:: DIRECTIONS FOR THIS TASK ::
Output every line of text in the records below as a JSON list of strings, one string per line, skipping blank lines. Leave out the picture markers.

(Saved data entries)
........

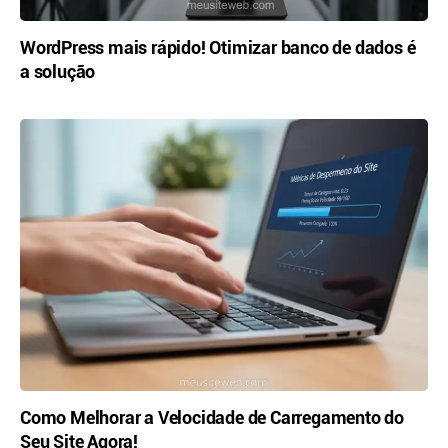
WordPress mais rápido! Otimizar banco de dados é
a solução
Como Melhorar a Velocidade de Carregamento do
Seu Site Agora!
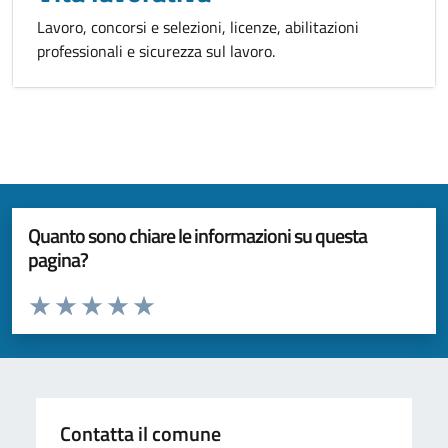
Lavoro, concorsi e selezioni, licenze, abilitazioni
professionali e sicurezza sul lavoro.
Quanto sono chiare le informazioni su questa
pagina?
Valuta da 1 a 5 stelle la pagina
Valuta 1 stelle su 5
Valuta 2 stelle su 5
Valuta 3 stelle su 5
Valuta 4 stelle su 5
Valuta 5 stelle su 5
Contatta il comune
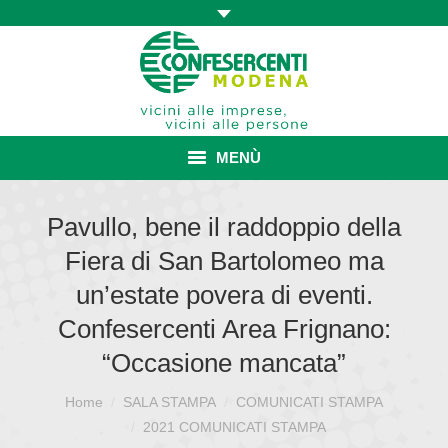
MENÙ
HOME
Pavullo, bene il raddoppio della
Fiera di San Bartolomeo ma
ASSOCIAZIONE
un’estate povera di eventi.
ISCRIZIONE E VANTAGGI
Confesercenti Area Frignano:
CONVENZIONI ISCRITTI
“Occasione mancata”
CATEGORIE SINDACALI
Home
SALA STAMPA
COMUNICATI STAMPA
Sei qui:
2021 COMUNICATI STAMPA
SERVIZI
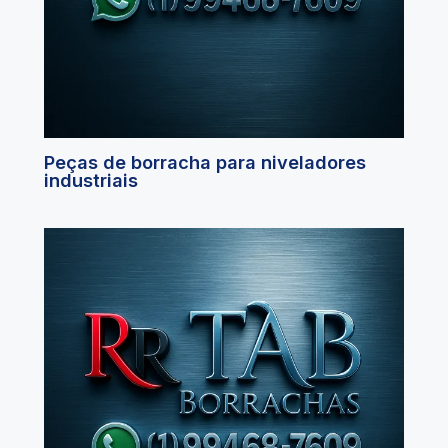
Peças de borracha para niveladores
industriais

........

:: WORKED SOLUTION ::
[
  "WordPress mais rápido! Otimizar banco de dados é",
  "a solução",
  "Como Melhorar a Velocidade de Carregamento do",
  "Seu Site Agora!",
  "Lavoro, concorsi e selezioni, licenze, abilitazioni",
  "professionali e sicurezza sul lavoro.",
  "Quanto sono chiare le informazioni su questa",
  "pagina?",
  "Valuta da 1 a 5 stelle la pagina",
  "Valuta 1 stelle su 5",
  "Valuta 2 stelle su 5",
  "Valuta 3 stelle su 5",
  "Valuta 4 stelle su 5",
  "Valuta 5 stelle su 5",
  "Contatta il comune",
  "MENÙ",
  "HOME",
  "Pavullo, bene il raddoppio della",
  "Fiera di San Bartolomeo ma",
  "ASSOCIAZIONE",
  "un’estate povera di eventi.",
  "ISCRIZIONE E VANTAGGI",
  "Confesercenti Area Frignano:",
  "CONVENZIONI ISCRITTI",
  "“Occasione mancata”",
  "CATEGORIE SINDACALI",
  "Home",
  "SALA STAMPA",
  "COMUNICATI STAMPA",
  "Sei qui:",
  "2021 COMUNICATI STAMPA",
  "SERVIZI",
  "Peças de borracha para niveladores",
  "industriais"
]